Im liking passkeys very much. Started using yubikeys last october and have it setup as passkeys for accounts that support it. Cant wait for bitwarden to have full support for it

Last time I checked yubikeys had a limited number of passkeys they can support, as well as no ability to create backups? Has that changed?

 

[kmax86]

Didnt know about the passkey limit but i have not encountered it yet. So far i enrolled only a handful of passkeys.
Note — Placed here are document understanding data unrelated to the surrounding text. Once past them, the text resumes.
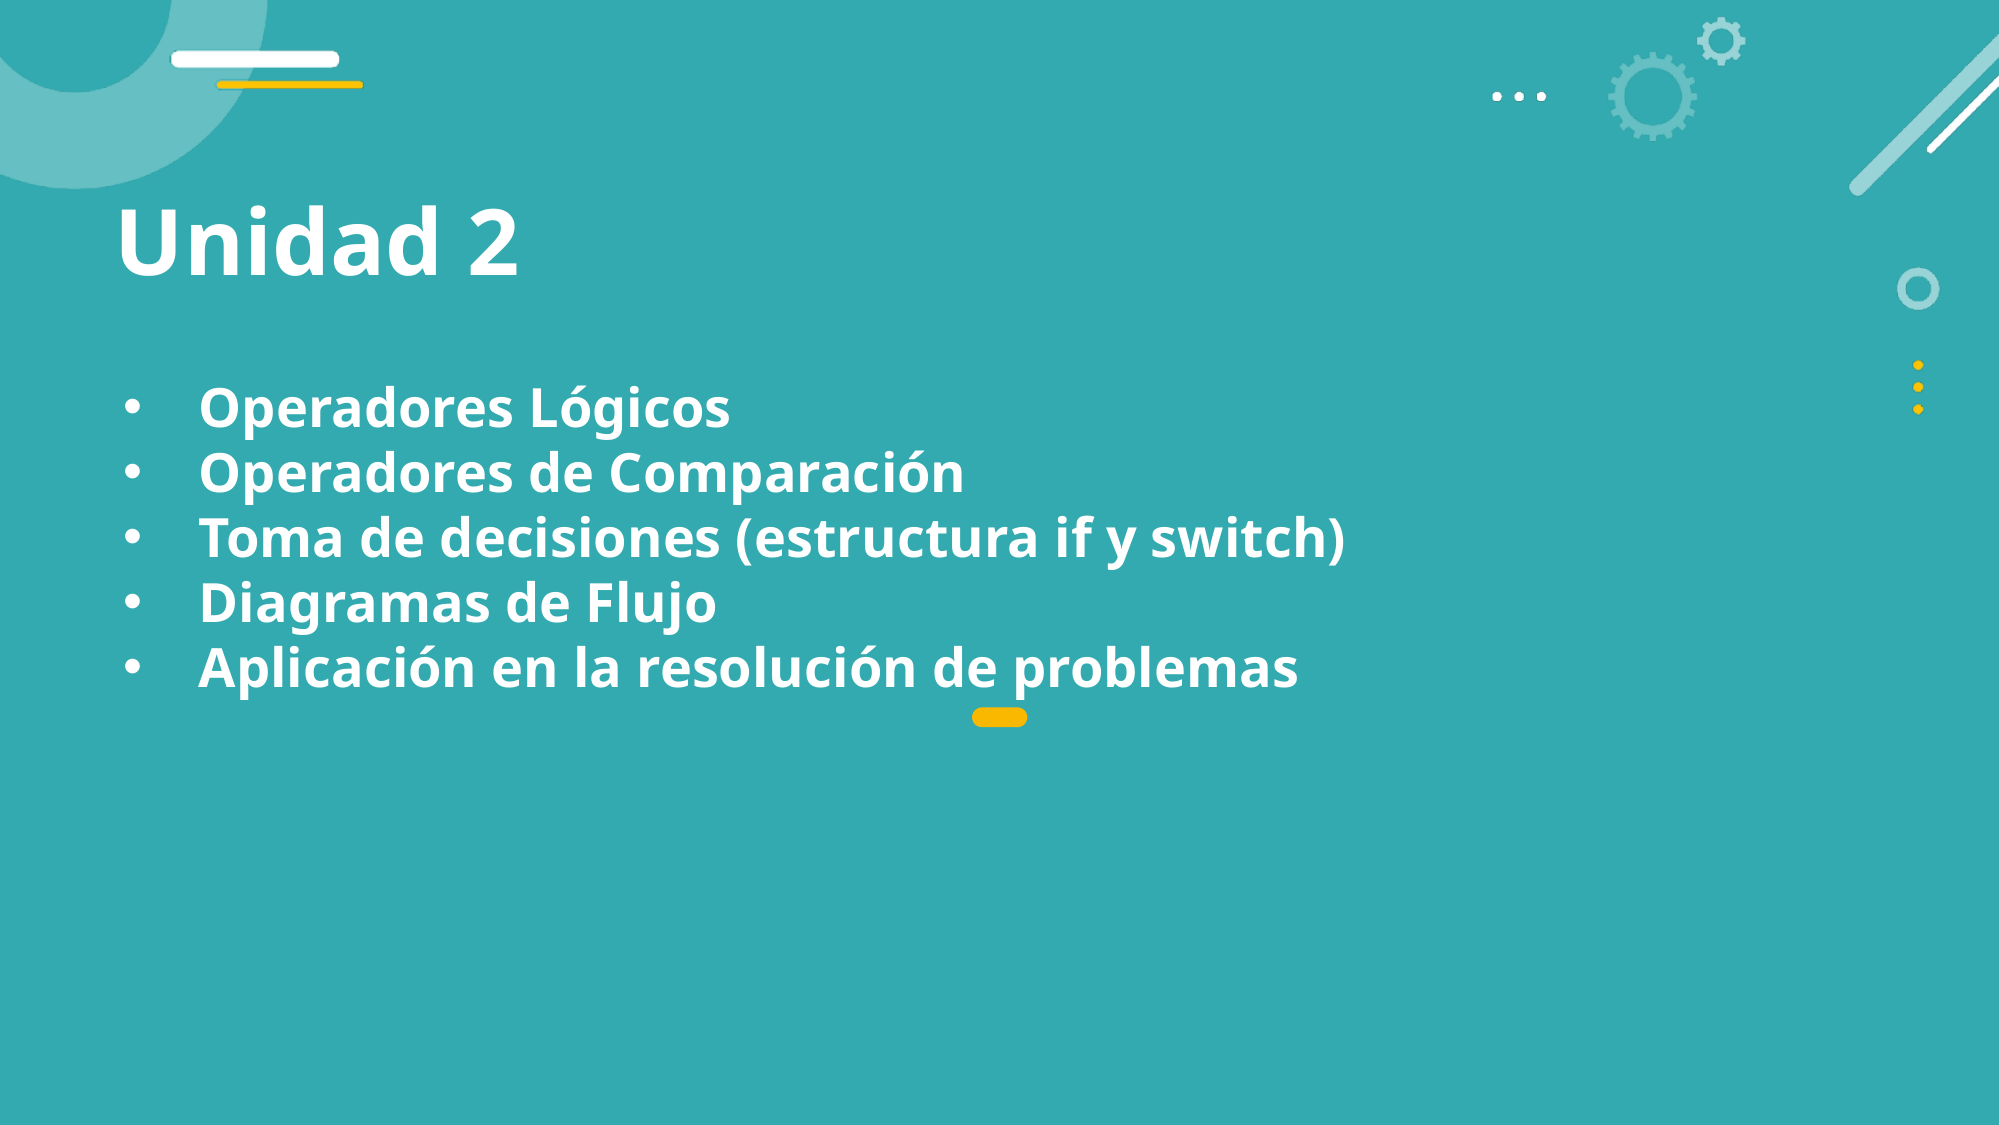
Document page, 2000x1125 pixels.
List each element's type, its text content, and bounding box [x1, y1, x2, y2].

text_box [972, 707, 1028, 728]
text_box [0, 439, 2000, 1125]
picture [0, 0, 2000, 430]
text_box Operadores Lógicos Operadores de Comparación Toma de decisiones (estructura if y switch) Diagramas de Flujo Aplicación en la resolución de problemas [108, 440, 1370, 493]
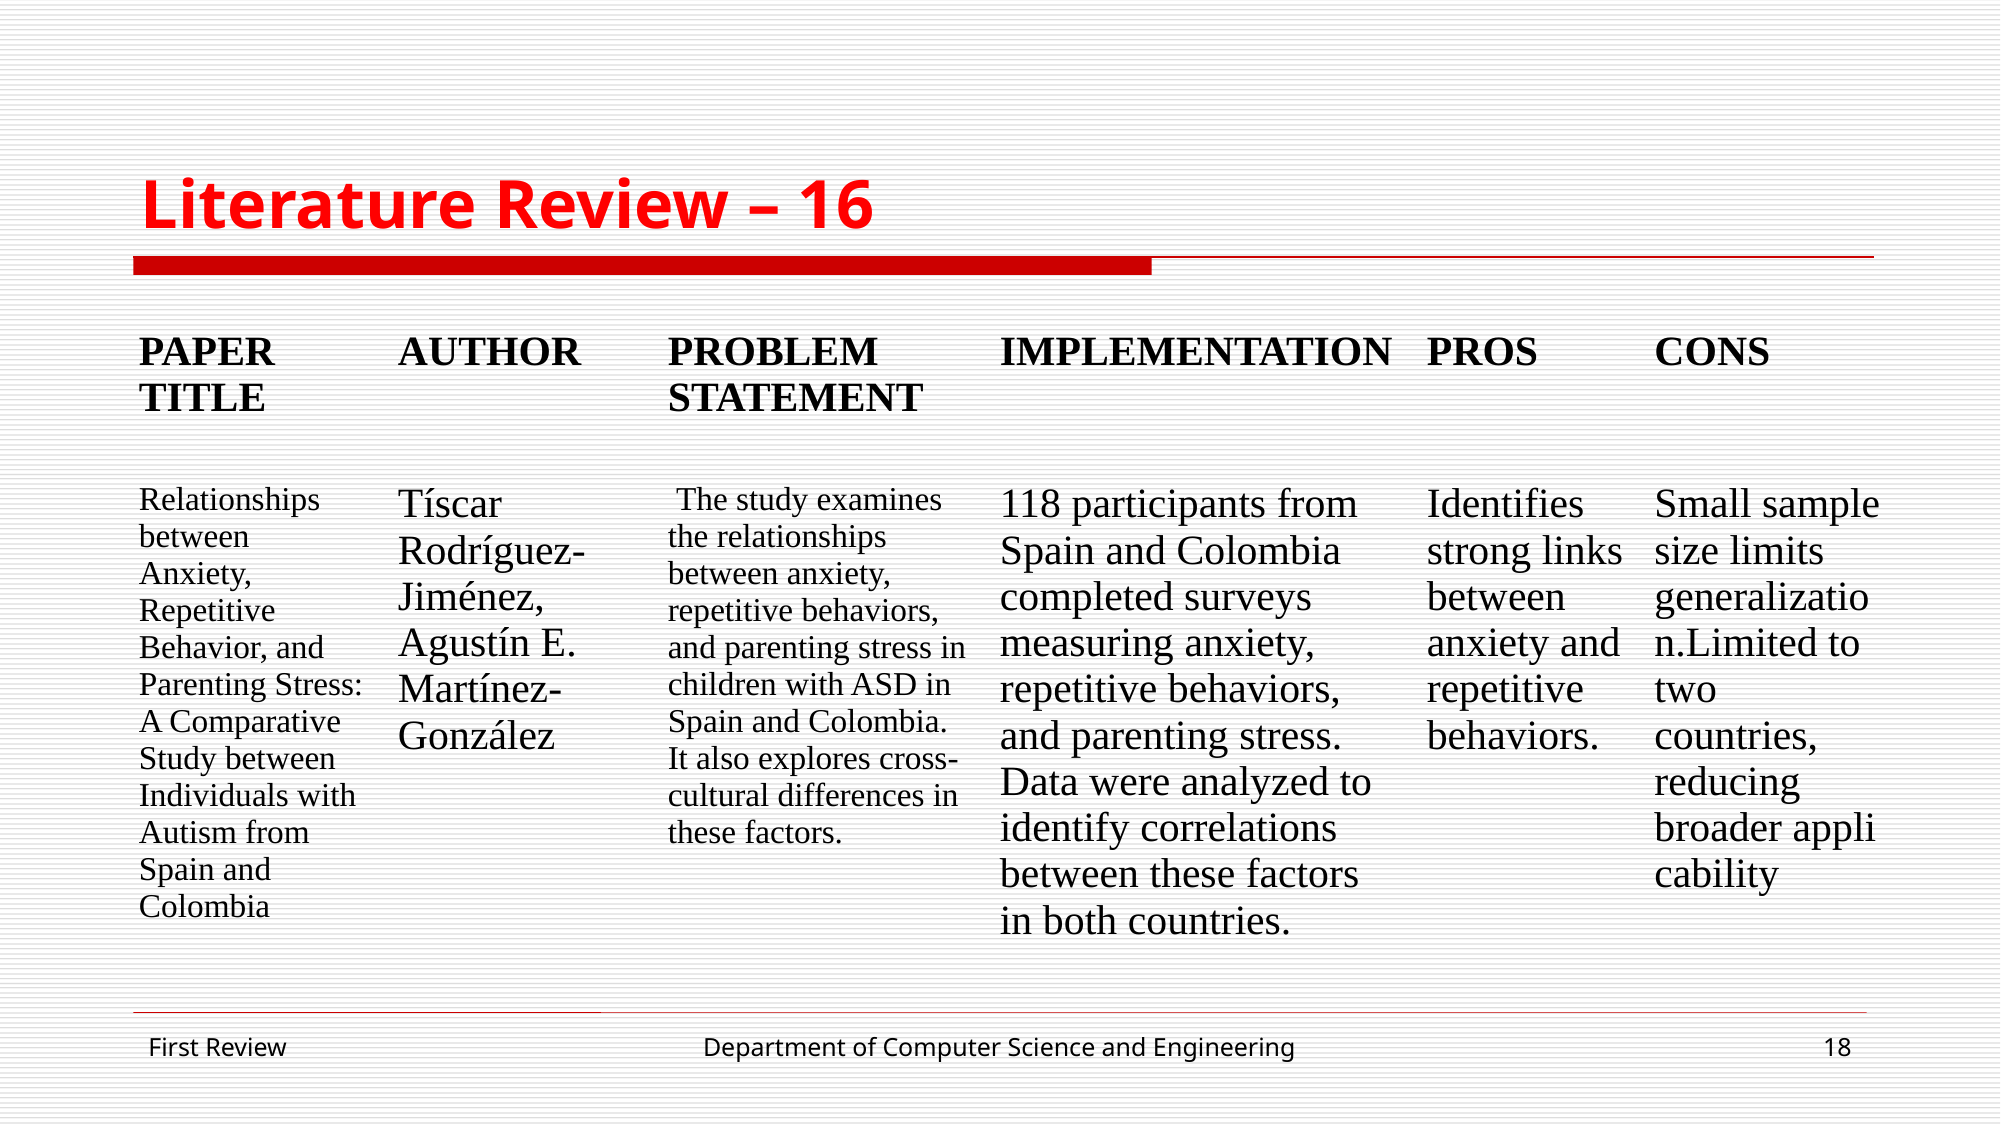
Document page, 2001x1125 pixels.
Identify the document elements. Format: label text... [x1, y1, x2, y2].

table_header CONS [1639, 313, 1898, 466]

For backup, i have a separate yubikey that is also registered as a passkey. No cloning feature though so had to register the 2 keys.

 

[Glanza]

So far so good with Proton Pass and importing from Bitwarden, few websites that it's not detecting the login form to autofill (i.e no icon appearing) that Bitwarden does detect and fill.

 

[uvarvu]

Anyone else been creating passkeys? I used watchtower in 1Password to find all the supported logins and create passkeys for each. It always seems to fallback to the password login though, shouldn't all the sites and apps provide an option to actually delete the password leaving only the passkey for login?

 

[ChrisD.]

Anyone else been creating passkeys? I used watchtower in 1Password to find all the supported logins and create passkeys for each. It always seems to fallback to the password login though, shouldn't all the sites and apps provide an option to actually delete the password leaving only the passkey for login?

Very few support true passwordless (is that even a word?), Microsoft do it and I think Google do.

 

[UberTiger]

Be careful as some sites apparently disabled 2FA when you enable passkeys, namely Github. Not sure if they fixed this yet.

I've avoided them for the time being, I should probably experiment with one or two sites though.

 

[UberTiger]

lol, just used the exposed passwords report tool in bitwarden and I had the password admin for something local I was testing, exposed nearly 2M times

 

[Rainmaker]

Anyone else been creating passkeys? I used watchtower in 1Password to find all the supported logins and create passkeys for each. It always seems to fallback to the password login though, shouldn't all the sites and apps provide an option to actually delete the password leaving only the passkey for login?

I use passkeys everywhere they're available. They're much better security wise (cryptographic single-use certificate based pukbey auth), and they're painless for the user. I generally set up two passkeys per service to be safe, one in Vaultwarden (self-hosted Bitwarden) and one on my iCloud Apple Keychain. That way, every site I visit with a passkey has the Bitwarden addon pop up with the key as soon as I hit the login page, but if I'm ever somewhere on a shared computer, or somehow Vaultwarden is unavailable, I have a backup that works anywhere using my phone's camera. I love them.

Be careful as some sites apparently disabled 2FA when you enable passkeys, namely Github. Not sure if they fixed this yet.

I've avoided them for the time being, I should probably experiment with one or two sites though.

I have Yubikey, OTP and passkeys enabled on Github and they all work. I just use whichever I get to first (press my Yubikey or hit enter on the Bitwarden popup if it 'wins').